Excerpted text:
■ ■ ■ ■

A bipartisan commission has issued a stark warning that the United States could forfeit its historical advantage in biotechnology to China without immediate government intervention and substantial new funding commitments.
In a report released Tuesday, the National Security Commission on Emerging Biotechnology called for federal investment of at least $15 billion over the next five years to bolster America’s biotech capabilities. The commission, established through defense legislation in 2022, also advocated for creating a dedicated National
Biotechnology Coordination Office within the White House to develop cohesive strategy.
The 11-member commission, which includes representatives from both political parties, spent two years analyzing the competitive landscape between the U.S. and other nations, with particular focus on China. Their findings suggest China’s two-decade strategic prioritization of biotechnology has positioned it to potentially overtake American leadership in the field.
“The next three years will be critical for the United States to take decisive action to maintain competitiveness,” the commission emphasized in its report. “Failure to do so could result in an irreversible decline in America’s biotech position.”
Senator Todd Young, an Indiana Republican who chairs the commission, framed the issue as central to U.S.-China competition that will shape the coming century. The report specifically highlighted concerns about Chinese companies like WuXi AppTec, a contract manufacturer that was the subject of proposed restrictive legislation last year.
The commission cautioned against treating Chinese state-affiliated biotech firms as regular market competitors, even if that means choosing more expensive alternatives. Their recommendations include establishing an “Independence Investment Fund” to support biotech startups and developing a network of pre-commercial biomanufacturing facilities.
The report also suggested implementing rules on outbound investment to prevent U.S. capital from supporting Chinese development of
biotechnologies that could pose national security risks. Such measures could potentially affect U.S. companies’ ability to license
experimental drugs from Chinese firms.

■ ■ ■ ■

Raw data:
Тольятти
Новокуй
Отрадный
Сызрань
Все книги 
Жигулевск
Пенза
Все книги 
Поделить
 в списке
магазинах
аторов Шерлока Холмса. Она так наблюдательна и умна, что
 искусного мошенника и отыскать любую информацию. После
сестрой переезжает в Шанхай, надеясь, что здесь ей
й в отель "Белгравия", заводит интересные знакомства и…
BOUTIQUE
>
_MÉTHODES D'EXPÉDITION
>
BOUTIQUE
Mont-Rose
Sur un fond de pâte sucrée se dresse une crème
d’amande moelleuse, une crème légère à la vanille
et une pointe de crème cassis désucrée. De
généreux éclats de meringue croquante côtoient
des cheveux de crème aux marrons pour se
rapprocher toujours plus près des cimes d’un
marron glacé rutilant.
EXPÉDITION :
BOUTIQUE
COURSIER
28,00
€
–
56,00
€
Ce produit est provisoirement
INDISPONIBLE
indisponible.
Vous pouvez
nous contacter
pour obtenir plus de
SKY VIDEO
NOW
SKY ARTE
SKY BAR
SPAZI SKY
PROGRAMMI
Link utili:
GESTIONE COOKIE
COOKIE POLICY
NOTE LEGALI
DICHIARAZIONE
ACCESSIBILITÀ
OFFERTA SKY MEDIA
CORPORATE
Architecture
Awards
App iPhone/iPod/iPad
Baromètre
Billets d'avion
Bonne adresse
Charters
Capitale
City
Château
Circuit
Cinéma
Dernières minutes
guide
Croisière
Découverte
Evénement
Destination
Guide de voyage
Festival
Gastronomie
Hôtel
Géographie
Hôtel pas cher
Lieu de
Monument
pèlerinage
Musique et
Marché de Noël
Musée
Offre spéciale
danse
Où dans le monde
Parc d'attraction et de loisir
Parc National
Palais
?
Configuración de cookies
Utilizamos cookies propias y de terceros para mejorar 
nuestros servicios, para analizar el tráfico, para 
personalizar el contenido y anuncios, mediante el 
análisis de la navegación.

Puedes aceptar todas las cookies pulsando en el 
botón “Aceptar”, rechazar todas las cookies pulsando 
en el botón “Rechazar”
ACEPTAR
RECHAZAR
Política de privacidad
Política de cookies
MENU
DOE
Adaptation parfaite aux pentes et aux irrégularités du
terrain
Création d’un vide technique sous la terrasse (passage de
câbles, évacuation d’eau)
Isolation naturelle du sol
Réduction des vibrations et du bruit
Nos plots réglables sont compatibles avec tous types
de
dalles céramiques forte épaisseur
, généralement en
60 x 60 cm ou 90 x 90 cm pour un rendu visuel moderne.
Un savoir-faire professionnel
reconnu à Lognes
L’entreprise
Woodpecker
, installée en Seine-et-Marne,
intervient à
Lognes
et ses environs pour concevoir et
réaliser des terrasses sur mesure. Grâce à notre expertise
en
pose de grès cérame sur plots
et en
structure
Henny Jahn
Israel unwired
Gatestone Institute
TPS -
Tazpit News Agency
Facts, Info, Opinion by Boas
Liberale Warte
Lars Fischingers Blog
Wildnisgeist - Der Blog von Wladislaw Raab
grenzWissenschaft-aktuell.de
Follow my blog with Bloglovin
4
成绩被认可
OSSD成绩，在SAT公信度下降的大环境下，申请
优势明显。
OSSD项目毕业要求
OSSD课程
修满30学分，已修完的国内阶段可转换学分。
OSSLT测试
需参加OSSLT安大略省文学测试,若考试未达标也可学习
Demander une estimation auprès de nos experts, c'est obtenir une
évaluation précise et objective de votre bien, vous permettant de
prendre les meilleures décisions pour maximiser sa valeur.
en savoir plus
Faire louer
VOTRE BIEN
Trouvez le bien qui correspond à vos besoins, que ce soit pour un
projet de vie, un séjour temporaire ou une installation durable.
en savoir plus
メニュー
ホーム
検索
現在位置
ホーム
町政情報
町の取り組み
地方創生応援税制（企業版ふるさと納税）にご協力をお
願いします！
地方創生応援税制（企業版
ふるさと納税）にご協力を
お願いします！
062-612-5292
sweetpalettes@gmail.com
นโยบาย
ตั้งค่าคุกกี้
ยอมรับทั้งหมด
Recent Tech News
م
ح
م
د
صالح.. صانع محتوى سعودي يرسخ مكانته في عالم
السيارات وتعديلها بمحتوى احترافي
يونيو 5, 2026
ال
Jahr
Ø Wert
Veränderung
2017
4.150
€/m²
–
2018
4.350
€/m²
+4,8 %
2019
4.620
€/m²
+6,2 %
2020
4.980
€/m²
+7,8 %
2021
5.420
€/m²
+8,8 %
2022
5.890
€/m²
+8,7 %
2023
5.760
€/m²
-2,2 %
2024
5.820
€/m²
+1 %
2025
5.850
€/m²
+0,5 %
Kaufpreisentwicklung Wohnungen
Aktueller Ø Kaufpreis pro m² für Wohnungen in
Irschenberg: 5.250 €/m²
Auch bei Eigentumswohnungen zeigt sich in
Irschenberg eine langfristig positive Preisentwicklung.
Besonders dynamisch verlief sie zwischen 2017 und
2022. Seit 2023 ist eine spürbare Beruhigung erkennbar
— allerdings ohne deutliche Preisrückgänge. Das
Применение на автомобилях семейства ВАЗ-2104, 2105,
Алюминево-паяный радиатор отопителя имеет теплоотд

■ ■ ■ ■

About this exercise:
Continue the article on biotechnology competition with China, starting after its last sentence. The material placed after the article on biotechnology competition with China has no connection to that article.

Result for this task:
However, the commission’s calls for increased investment come at a challenging time. The Trump administration has recently ordered significant cuts to research funding and extensive layoffs across regulatory agencies, including the Food and Drug Administration. Additionally, the administration’s visa restrictions and scrutiny of universities have created tension with the commission’s recommendation to leverage America’s ability to attract international scientific talent.
The biotech sector is also closely monitoring potential
pharmaceutical-specific tariffs under the Trump administration. While pharmaceuticals were excluded from new duties announced on April 2, future import taxes could be used to encourage domestic
biomanufacturing investment.
Trump addressed this issue during an April 2 White House speech, highlighting recent U.S. manufacturing investments by pharmaceutical companies like Eli Lilly and Johnson & Johnson. “The pharmaceutical companies are going to come roaring back,” he stated.
The commission’s work follows in the footsteps of an earlier commission whose recommendations helped shape the 2022 CHIPS Act focused on semiconductor manufacturing and research. Their latest findings and proposals are intended to provide a foundation for new legislation to strengthen America’s position in the increasingly critical biotech sector.
As China rapidly advances its capabilities through government industrial policies and swift adoption of artificial intelligence tools, the commission emphasizes that maintaining U.S. biotech leadership is vital to national security and economic competitiveness in the decades ahead.